Joan Boash, ex-entraîneur de Carlos Moya, Joel Figueras, entraîneur notamment de Carlos Costa, ou encore Nuno Marques, capitaine de l’équipe de Coupe Davis portugaise, sont des coachs de la Rafa Nadal Academy by Movistar. Comment s’est passé le recrutement de ces coachs ?
Pour moi, le plus important pour être entraîneur à l’académie, c’est qu’il faut tout d’abord être une personne correcte et ne pas penser être un super coach, un coach de champion. Il y a quelques entraîneurs qui pensent toujours qu’ils peuvent faire d’un joueur un champion. Je n’aime pas cette idéologie, et je ne pense pas que cela soit la vérité de dire cela. C’est tellement compliqué de devenir un champion, il y a beaucoup d’étapes… Chacun des coachs que vous avez cité, je savais qu’ils travaillaient très bien avec humilité et avec correction envers tout le monde. C’est pour cela que j’ai fait appel à eux. J’ai demandé à l’ensemble des coachs (une vingtaine) de l’académie de se rappeler de rester humble.

« On doit travailler toujours avec cette idée d’essayer d’arriver très haut »

Parmi les pensionnaires de l’académie, se trouvent vos enfants. Souhaitez-vous les former à devenir peut-être champion, ou leur donner le goût de l’effort ?
Lorsque j’ai commencé avec Rafael, jamais je n’ai pensé à faire de lui un champion. J’ai rêvé qu’il gagne par exemple les tournois de Monte-Carlo ou encore s’imposer à Roland-Garros. Je travaille toujours avec l’idée de faire le mieux possible. Rien de plus. Quand je m’occupais de Rafael, dans ses jeunes années, je m’en allais chaque jour avec la volonté que Rafael apprenne quelque chose de plus, tout en s’améliorant. C’est la raison d’être d’un être humain. La différence entre les animaux et nous, c’est que nous, nous pouvons nous améliorer. C’est dans mon esprit au quotidien. Je fais la même chose avec mes enfants. Qu’ils s’améliorent jour après jour. Je ne peux faire d’aucun joueur un champion. Un bon coach, peut faire en sorte de donner les bons instruments, les « armes » pour qu’un joueur puisse développer son jeu et essayer d’être meilleur jour après jour. Je crois aussi qu’un bon entraîneur doit emmener de la confiance en lui-même au joueur dont il s’occupe. Qu’il puisse penser que tout est possible. Si on fait bien les choses, il y a des possibilités… C’est aussi ce que je veux faire avec mes enfants. Rien de plus.
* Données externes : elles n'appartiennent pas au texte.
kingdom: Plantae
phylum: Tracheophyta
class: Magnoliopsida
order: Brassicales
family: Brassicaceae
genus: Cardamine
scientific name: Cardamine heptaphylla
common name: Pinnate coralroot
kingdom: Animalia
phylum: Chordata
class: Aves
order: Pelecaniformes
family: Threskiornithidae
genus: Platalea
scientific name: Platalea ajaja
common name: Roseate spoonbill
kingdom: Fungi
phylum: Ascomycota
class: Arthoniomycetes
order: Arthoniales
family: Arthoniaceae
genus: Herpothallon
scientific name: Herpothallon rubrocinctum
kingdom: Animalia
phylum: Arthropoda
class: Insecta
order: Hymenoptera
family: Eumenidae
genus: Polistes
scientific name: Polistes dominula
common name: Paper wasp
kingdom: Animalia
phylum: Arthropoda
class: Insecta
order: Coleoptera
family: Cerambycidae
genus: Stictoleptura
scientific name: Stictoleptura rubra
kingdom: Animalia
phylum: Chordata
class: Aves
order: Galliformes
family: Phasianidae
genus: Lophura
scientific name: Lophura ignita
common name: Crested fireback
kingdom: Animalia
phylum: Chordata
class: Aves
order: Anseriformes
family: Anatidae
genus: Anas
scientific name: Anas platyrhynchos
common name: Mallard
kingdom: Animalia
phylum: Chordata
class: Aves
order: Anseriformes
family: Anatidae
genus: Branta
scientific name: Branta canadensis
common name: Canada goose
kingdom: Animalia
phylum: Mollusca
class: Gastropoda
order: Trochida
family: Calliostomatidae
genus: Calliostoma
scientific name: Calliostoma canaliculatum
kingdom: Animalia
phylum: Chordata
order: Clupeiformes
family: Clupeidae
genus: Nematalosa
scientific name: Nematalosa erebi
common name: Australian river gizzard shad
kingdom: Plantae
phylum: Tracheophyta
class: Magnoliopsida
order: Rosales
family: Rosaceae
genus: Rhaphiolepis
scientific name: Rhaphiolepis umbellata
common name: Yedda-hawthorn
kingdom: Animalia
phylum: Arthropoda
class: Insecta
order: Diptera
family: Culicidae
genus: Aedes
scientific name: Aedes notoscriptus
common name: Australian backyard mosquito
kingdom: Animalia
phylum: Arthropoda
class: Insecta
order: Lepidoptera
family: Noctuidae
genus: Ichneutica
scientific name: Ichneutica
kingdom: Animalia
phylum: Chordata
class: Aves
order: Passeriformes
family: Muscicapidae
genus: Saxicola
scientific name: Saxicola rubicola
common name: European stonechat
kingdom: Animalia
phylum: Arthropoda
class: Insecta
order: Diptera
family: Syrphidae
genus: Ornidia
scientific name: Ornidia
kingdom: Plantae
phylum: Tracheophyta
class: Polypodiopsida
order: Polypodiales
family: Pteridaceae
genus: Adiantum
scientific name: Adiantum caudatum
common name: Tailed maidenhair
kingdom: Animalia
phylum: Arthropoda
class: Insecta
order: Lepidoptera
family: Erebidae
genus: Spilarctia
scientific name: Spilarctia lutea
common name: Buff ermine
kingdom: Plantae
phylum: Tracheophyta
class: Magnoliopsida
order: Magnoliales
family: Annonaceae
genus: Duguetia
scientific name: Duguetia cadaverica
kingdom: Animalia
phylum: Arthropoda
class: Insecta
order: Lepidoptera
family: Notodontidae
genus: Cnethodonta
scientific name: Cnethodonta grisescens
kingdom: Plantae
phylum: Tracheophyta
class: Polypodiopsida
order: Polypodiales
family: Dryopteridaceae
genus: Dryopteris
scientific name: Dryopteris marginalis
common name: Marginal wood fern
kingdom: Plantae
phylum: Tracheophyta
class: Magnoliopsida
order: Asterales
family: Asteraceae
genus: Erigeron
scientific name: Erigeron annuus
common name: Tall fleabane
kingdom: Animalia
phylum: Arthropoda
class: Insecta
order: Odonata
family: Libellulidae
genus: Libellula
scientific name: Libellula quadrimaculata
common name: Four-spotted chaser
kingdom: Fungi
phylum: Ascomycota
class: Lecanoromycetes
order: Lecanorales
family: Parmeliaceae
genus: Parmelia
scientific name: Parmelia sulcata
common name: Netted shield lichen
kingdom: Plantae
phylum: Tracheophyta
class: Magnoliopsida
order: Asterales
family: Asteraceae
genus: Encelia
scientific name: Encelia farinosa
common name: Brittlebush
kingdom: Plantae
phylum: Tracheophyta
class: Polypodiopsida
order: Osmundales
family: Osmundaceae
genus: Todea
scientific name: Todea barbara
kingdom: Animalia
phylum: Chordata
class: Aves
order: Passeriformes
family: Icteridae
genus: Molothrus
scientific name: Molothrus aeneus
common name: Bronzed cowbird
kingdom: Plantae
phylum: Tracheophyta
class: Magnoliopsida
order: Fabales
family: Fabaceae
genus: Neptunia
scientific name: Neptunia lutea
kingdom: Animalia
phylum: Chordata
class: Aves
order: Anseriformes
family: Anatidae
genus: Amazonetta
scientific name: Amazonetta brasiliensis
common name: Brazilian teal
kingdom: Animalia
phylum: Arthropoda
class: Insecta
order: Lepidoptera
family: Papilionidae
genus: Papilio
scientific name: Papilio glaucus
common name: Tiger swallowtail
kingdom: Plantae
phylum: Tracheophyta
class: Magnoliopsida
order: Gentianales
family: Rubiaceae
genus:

Jaume Munar (21 ans 155e mondial), est l’un des pensionnaires de la Rafa Nadal Academy by Movistar. Pouvez-vous nous en dire un peu plus sur lui ?
Il joue vraiment bien. C’est un jeune qui avait disputait il y a quelques années (NDLR : en 2014) la finale de Roland-Garros chez les juniors. C’est un bon joueur, mais pour vraiment savoir s’il peut bien jouer chez les pros c’est un peu plus compliqué… Je crois malgré tout qu’il a un bon potentiel et un bon niveau. Il avait passé un tour du tableau principal au tournoi ATP 500 de Barcelone (où il avait reçu une wild-card) face à Joa Sousa (6-4, 3-6, 7-5). Il est sur le bon chemin, mais nous devons travailler très fort pour franchir une étape supplémentaire (NDLR :Tomeu Salva, un acien jeune joueur s’occupe de lui). Ce n’est jamais simple mais rien n’est impossible. On doit travailler toujours avec cette idée d’essayer d’arriver très haut. C’est ce que j’ai fait avec Rafa.

Propos recueillis par E-A. Entretien téléphonique réalisé le 3 mai 2018.